Policy Advocacy Clinic Team Formally Submits Report to U.N. Human Rights Committee
Two months after traveling to Geneva, Switzerland, to present before the United Nations Human Rights Committee (CCPR) regarding U.S. compliance with the International Covenant on Civil and Political Rights (ICCPR), a Princeton Policy Advocacy Clinic team joined the American Civil Liberties Union in formally submitting their report on the matter to the Committee.
SPIA’s Policy Advocacy Clinic immerses students in the policymaking process by teaching them how to find public policy solutions for social problems and then engaging them in advocacy campaigns to advance those policies. It is the first program of its kind in higher education, and the report to the Human Rights Committee is the Clinic’s first public submission.
“I've always been passionate about putting my efforts to good use, and the fact that work my classmates and I did last semester and over the summer has turned into something much more important than a paper makes that work significantly more meaningful,” said Grecia Hernandez Perez ’24, who worked on the project.
The U.S. ratified the ICCPR in 1992. The accord is a key international human rights treaty that provides a range of protections for civil and political rights, such as the right to human dignity, equality before the law, and freedom of speech, assembly, and association. It is considered one of the core components of the International Bill of Human Rights. The Human Rights Committee is set to review the United States’ conformity with the ICCPR this month. On behalf of the ACLU Human Rights Program, the Clinic team produced a 158-page memo on how the Committee should assess the U.S. record on eight issue areas related to the criminal legal system, what questions the Committee should ask the U.S. during its review, and what policy recommendations the Committee should submit to the U.S.
In their submission, the Clinic team and the ACLU addressed nine components of the U.S. criminal legal system. It covered issue areas that the Human Rights Committee had previously recommended for the United States to address as well as cutting-edge issues that are new to the Committee and fall under the treaty’s jurisdiction.
“While the ICCPR was ratified nearly 30 years ago, the United States has yet to fully comply with the treaty,” the submission stated. “In fact, in certain areas such as the criminal legal system — the focus of this submission — the United States has grossly violated its obligations and failed to take the appropriate steps to build the domestic infrastructure necessary to fulfill its human rights commitments.”
“The United States touts itself as a beacon of democracy and human rights, yet the reality here at home is very painfully different, especially for communities of color and other marginalized groups,” said Jamil Dakwar, director of the ACLU’s Human Rights Program. “The upcoming U.N. review offers the United States yet another opportunity to make commitments and take further action to eliminate systemic racism in the criminal legal system and invest in communities and humane alternatives to carceral systems, militarization, surveillance, racist policing, and extreme punishments.”
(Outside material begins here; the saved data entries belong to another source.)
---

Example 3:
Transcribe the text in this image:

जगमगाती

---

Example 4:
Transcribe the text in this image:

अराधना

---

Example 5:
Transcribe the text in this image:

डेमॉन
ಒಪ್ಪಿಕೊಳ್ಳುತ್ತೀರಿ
The submission included 54 recommended questions for the CCPR to ask the United States during its review, as well as 63 policy recommendations for the CCPR to make to the U.S. The subject matters covered by the Clinic and the ACLU in the submission include:
- Use of facial recognition technology by law enforcement
- Disciplinary and policing practices in schools
- Use of force by law enforcement
- Arrest and sentencing practices in drug enforcement
- Pretrial detention and cash bail
- Solitary confinement
- Death penalty
- Voting rights in the context of felony disfranchisement
- Prison labor
“I am proud of the work of the Princeton Policy Advocacy Clinic students to engage with policymakers in the United Nations in a review of the United States’ record under this important human rights treaty,” said Udi Ofer, the John L. Weinberg Visiting Professor and Lecturer of Public and International Affairs, and the founding director of the Policy Advocacy Clinic. “From studying policy advocacy theory and the policymaking process to developing the skills necessary to engage in sophisticated policy analysis and campaign planning, the Policy Advocacy Clinic is preparing the next generation of thinkers and doers who will help shape future policymaking in the United States and globally.”
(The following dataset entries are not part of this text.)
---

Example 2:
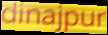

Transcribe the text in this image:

dinajpur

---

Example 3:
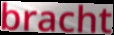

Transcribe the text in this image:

bracht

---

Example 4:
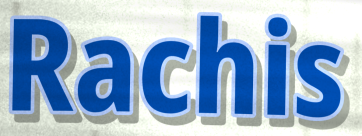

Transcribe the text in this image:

Rachis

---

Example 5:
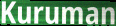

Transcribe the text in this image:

Kuruman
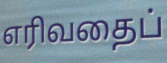
எரிவதைப்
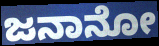
ಜನಾನೋ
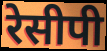
रेसीपी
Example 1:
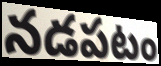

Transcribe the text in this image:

నడపటం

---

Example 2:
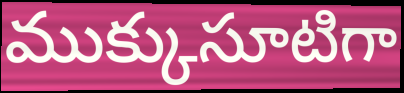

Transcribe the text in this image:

ముక్కుసూటిగా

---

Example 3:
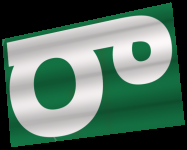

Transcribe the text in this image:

రా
“The Policy Advocacy Clinic showcases our commitment to training students for careers in public service,” said SPIA Dean Amaney Jamal. “By offering them the opportunity to formally submit recommendations to the policy community both locally and globally, we are able to promote our values ‘in service of the nation and humanity.’ The Clinic brings together our state-of-the-art curriculum alongside new opportunities for policy engagement. I am grateful and proud of Professor Udi Ofer and our students for this major accomplishment.”
In 2022-23, its first year, Policy Advocacy Clinic students worked on three project teams, including on juvenile justice reform in Congress and police accountability in New Jersey. This year’s projects are again including policy advocacy on the international, federal, and state levels, with a focus on criminal justice reform.
“It is one thing to sit in a classroom and talk about theoretical change but a completely different experience to influence change at the international level,” said Matthew Farrell ’24. “[This experience] has been incredibly transformative for both my academic and professional aspirations.”